Security researchers at FireEye, Mandiant say they have uncovered previously unknown attacks on the Cisco routers, allowing hackers to harvest data while going undetected by existing cybersecurity defenses. Routers maintain critical positions as they are located on the boundaries of a network as well as in the core. A router implanted with a backdoor provides attackers a very easy entry point to establish a foothold and compromise other hosts and critical data.
While this attack could be possible on any router technology, in this case, the targeted victims were Cisco routers. The Mandiant team found 14 instances of this router implant, dubbed SYNful Knock, across four countries: Ukraine, Philippines, Mexico, and India.
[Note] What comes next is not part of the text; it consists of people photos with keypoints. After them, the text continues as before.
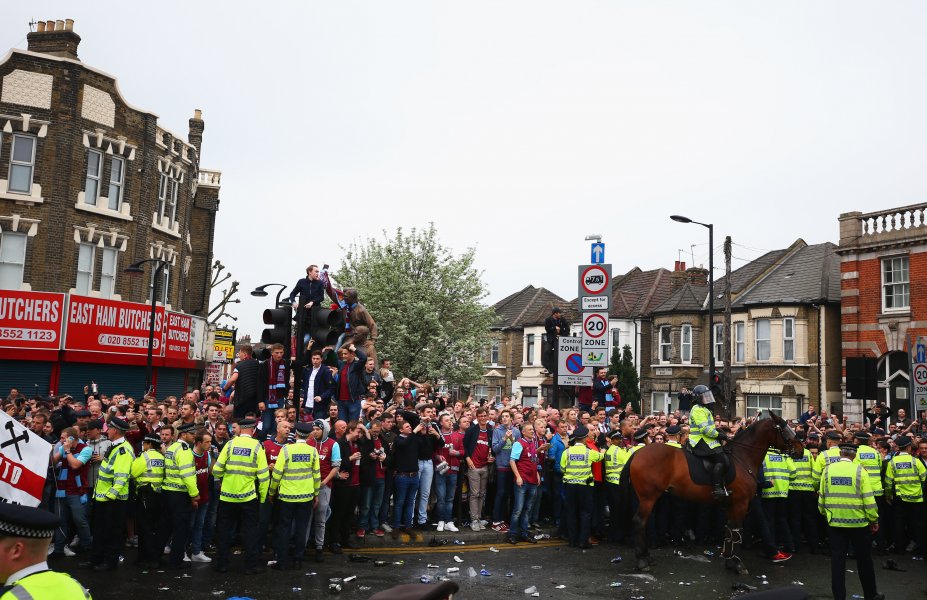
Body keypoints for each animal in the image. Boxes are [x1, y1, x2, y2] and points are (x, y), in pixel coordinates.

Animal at [620, 412, 808, 572]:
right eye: (783, 428)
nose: (801, 449)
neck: (742, 457)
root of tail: (637, 453)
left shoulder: (732, 504)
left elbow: (729, 530)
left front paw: (728, 559)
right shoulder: (740, 503)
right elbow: (736, 530)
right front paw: (735, 563)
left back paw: (647, 557)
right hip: (648, 497)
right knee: (639, 521)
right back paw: (642, 561)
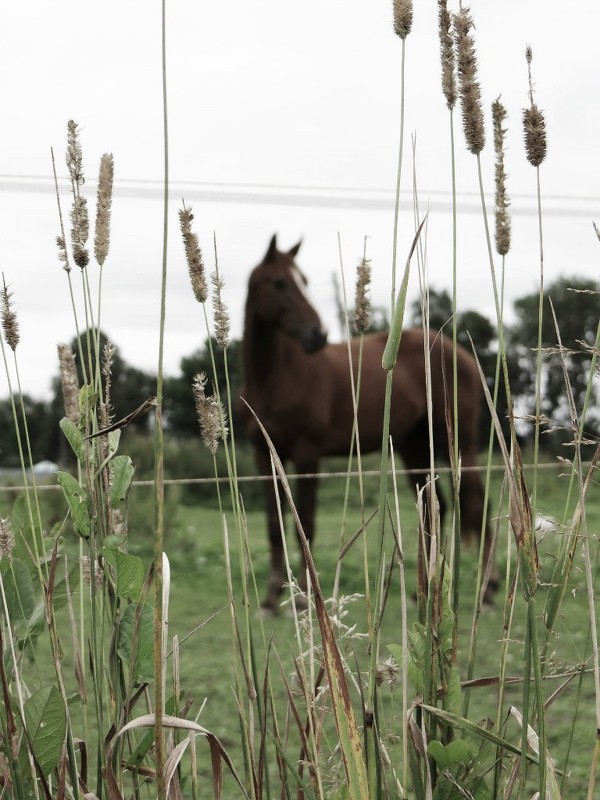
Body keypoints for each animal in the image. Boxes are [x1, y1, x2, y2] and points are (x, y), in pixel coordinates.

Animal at [239, 234, 496, 608]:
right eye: (279, 282)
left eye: (303, 281)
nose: (317, 335)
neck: (278, 376)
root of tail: (461, 354)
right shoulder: (264, 456)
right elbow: (275, 527)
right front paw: (273, 598)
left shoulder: (307, 454)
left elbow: (306, 525)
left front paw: (304, 599)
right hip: (414, 448)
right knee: (433, 508)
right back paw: (422, 591)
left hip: (459, 444)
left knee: (476, 503)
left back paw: (488, 590)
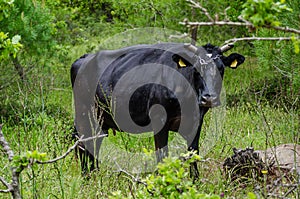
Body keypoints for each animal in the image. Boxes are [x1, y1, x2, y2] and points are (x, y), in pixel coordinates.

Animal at [71, 42, 245, 176]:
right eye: (196, 69)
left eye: (221, 69)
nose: (209, 98)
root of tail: (85, 58)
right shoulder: (159, 120)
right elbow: (162, 155)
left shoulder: (196, 121)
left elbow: (193, 153)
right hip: (83, 114)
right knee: (82, 144)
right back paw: (87, 177)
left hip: (101, 120)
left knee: (94, 143)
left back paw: (95, 174)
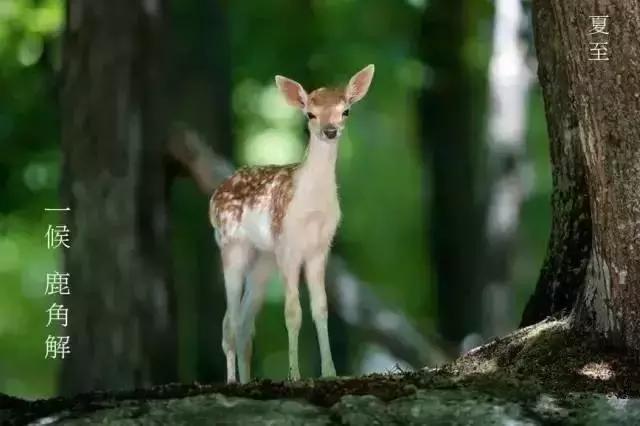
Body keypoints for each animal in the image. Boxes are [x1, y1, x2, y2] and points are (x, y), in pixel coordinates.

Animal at [212, 65, 376, 384]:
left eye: (346, 110)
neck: (310, 209)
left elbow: (321, 309)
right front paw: (294, 375)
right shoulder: (287, 245)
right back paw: (232, 381)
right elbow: (292, 312)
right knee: (231, 320)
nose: (330, 130)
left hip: (263, 259)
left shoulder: (320, 248)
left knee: (244, 323)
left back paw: (246, 380)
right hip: (231, 246)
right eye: (310, 113)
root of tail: (215, 195)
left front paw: (330, 373)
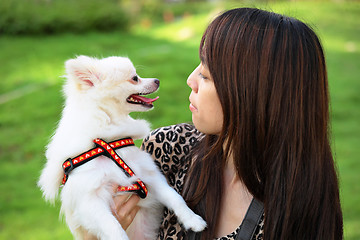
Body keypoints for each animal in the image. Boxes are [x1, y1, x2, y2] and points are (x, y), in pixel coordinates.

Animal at [38, 55, 207, 239]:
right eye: (135, 78)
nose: (157, 80)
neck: (107, 144)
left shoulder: (147, 175)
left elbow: (174, 197)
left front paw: (193, 219)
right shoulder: (89, 200)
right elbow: (113, 227)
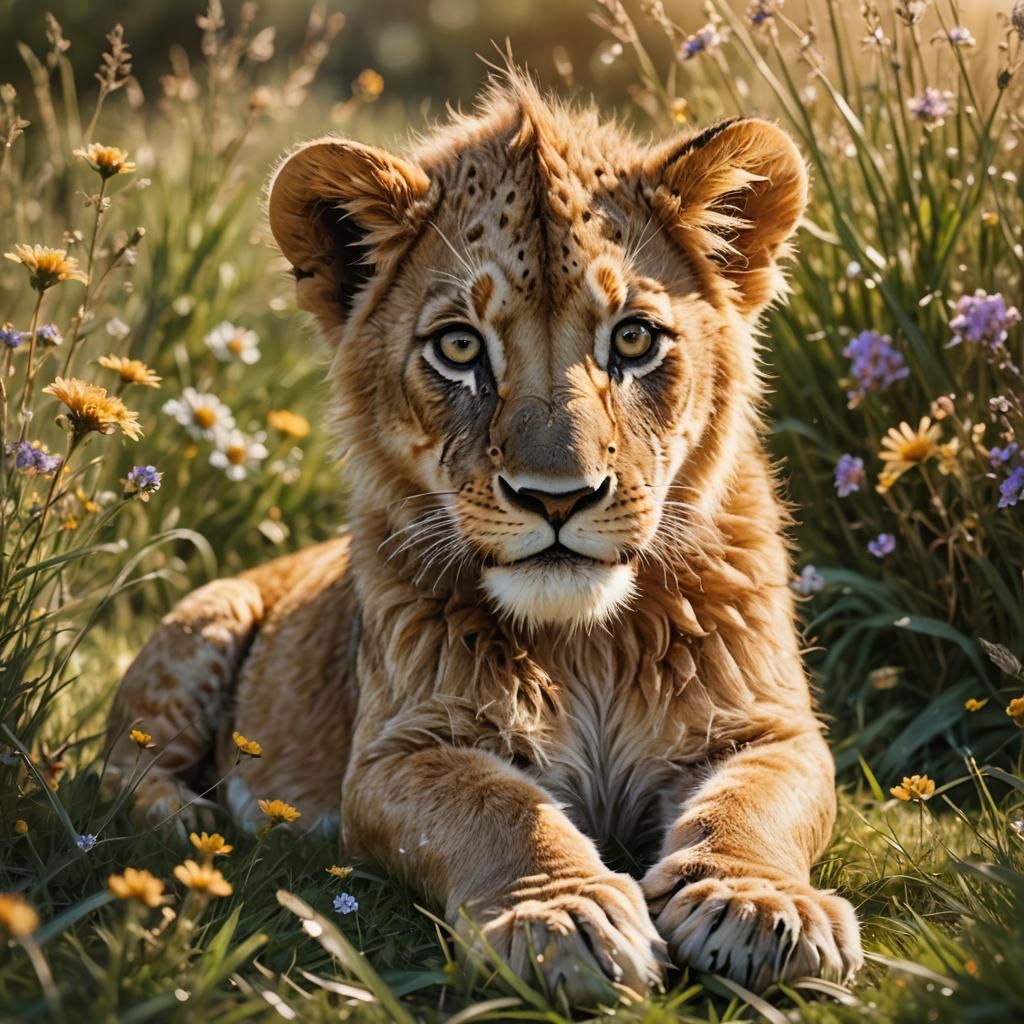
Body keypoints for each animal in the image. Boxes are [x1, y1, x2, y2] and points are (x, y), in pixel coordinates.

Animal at [106, 73, 863, 1002]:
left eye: (634, 337)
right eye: (460, 346)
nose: (558, 498)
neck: (587, 643)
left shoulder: (772, 727)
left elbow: (753, 803)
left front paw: (758, 903)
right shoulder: (400, 751)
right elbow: (499, 811)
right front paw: (564, 916)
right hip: (204, 621)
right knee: (119, 771)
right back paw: (191, 820)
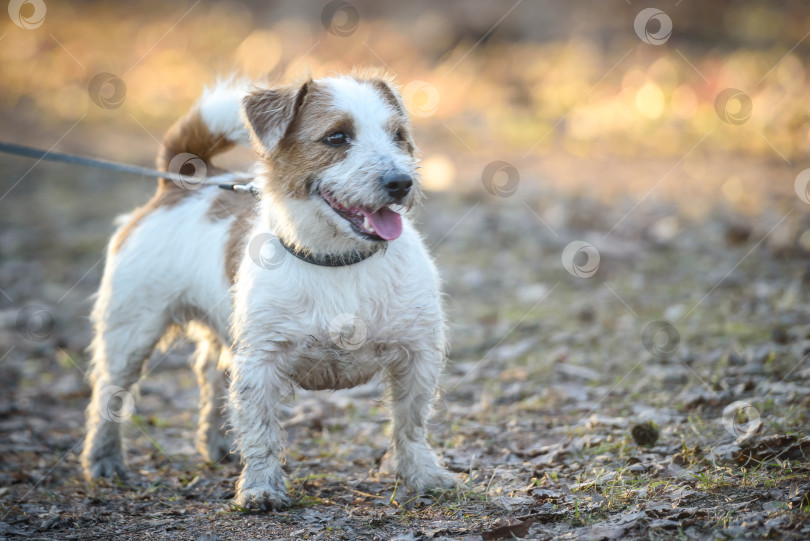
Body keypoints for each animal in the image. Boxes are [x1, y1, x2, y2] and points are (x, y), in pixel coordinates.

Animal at [84, 69, 458, 508]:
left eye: (398, 135)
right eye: (336, 137)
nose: (401, 182)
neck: (338, 260)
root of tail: (181, 184)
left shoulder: (418, 356)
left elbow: (410, 424)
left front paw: (423, 474)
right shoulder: (260, 364)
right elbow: (261, 431)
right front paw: (261, 487)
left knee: (211, 376)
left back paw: (217, 444)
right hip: (130, 335)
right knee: (109, 395)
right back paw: (104, 460)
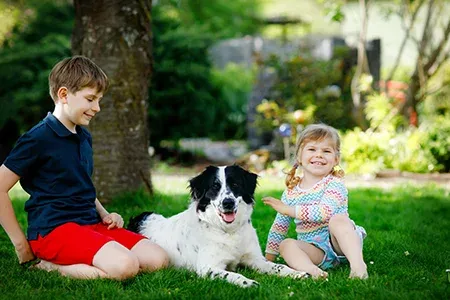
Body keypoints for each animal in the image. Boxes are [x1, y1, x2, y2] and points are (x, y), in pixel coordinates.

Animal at [128, 165, 308, 288]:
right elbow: (233, 275)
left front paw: (297, 273)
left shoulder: (255, 259)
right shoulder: (208, 267)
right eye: (215, 186)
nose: (228, 203)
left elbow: (278, 266)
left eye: (235, 184)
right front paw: (249, 283)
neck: (229, 231)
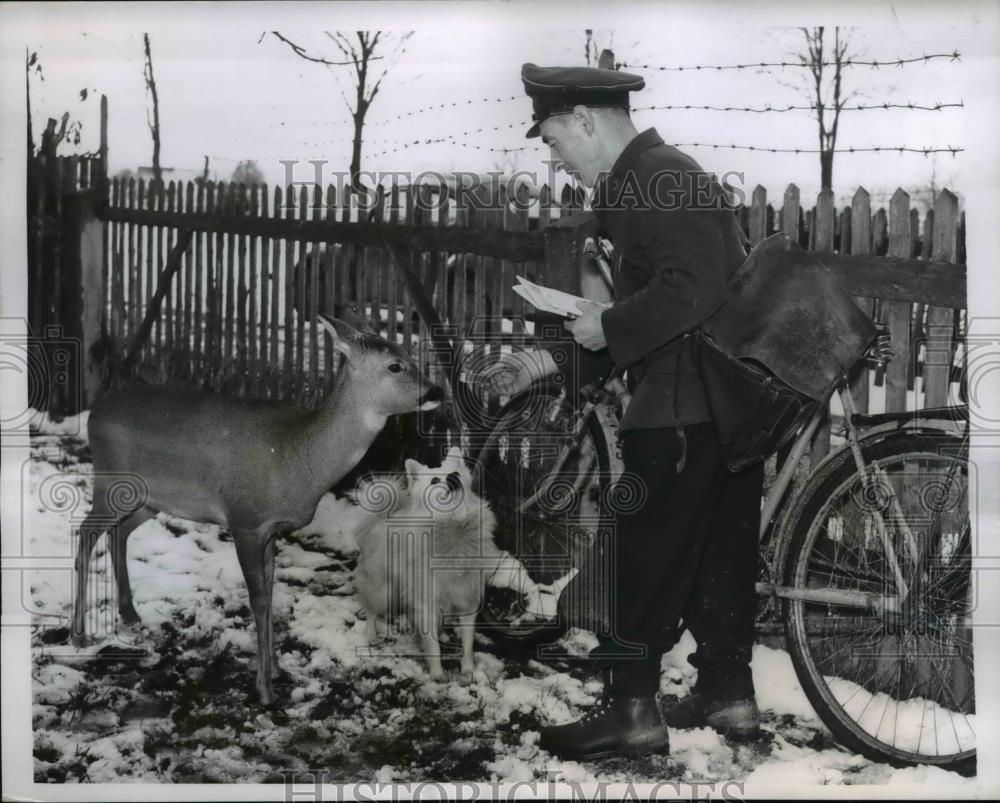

According to Cisco, "In the past, attackers were primarily targeting infrastructure devices to create a denial of service (DoS) situation. While these types of attacks still represent the majority of attacks on network devices, attackers are now looking for ways to subvert the normal behavior of infrastructure devices due to the devices' privileged position within the IT infrastructure. In fact, by owning an infrastructure device such as a router, the attacker may gain a privileged position and be able to access data flows or crypto materials or perform additional attacks against the rest of the infrastructure."
Routers are attractive to hackers because they operate outside the perimeter of firewalls, anti-virus, behavioral detection software and other security tools that organizations use to safeguard data traffic.
The implant uses techniques that make it very difficult to detect. A clandestine modification of the router's firmware image can be utilized to maintain perpetual presence to an environment. However, it mainly surpasses detection because very few, if any, are monitoring these devices for compromise.
The researchers said that addressing that new threat vector would require a different type of approach and would certainly reveal information about previously unknown compromises.
Cisco confirmed it had alerted customers to the attacks in August and said they were not due to any vulnerability in its own software. Instead, the attackers stole valid network administration credentials from targeted organizations or managed to gain for themselves physical access to the routers.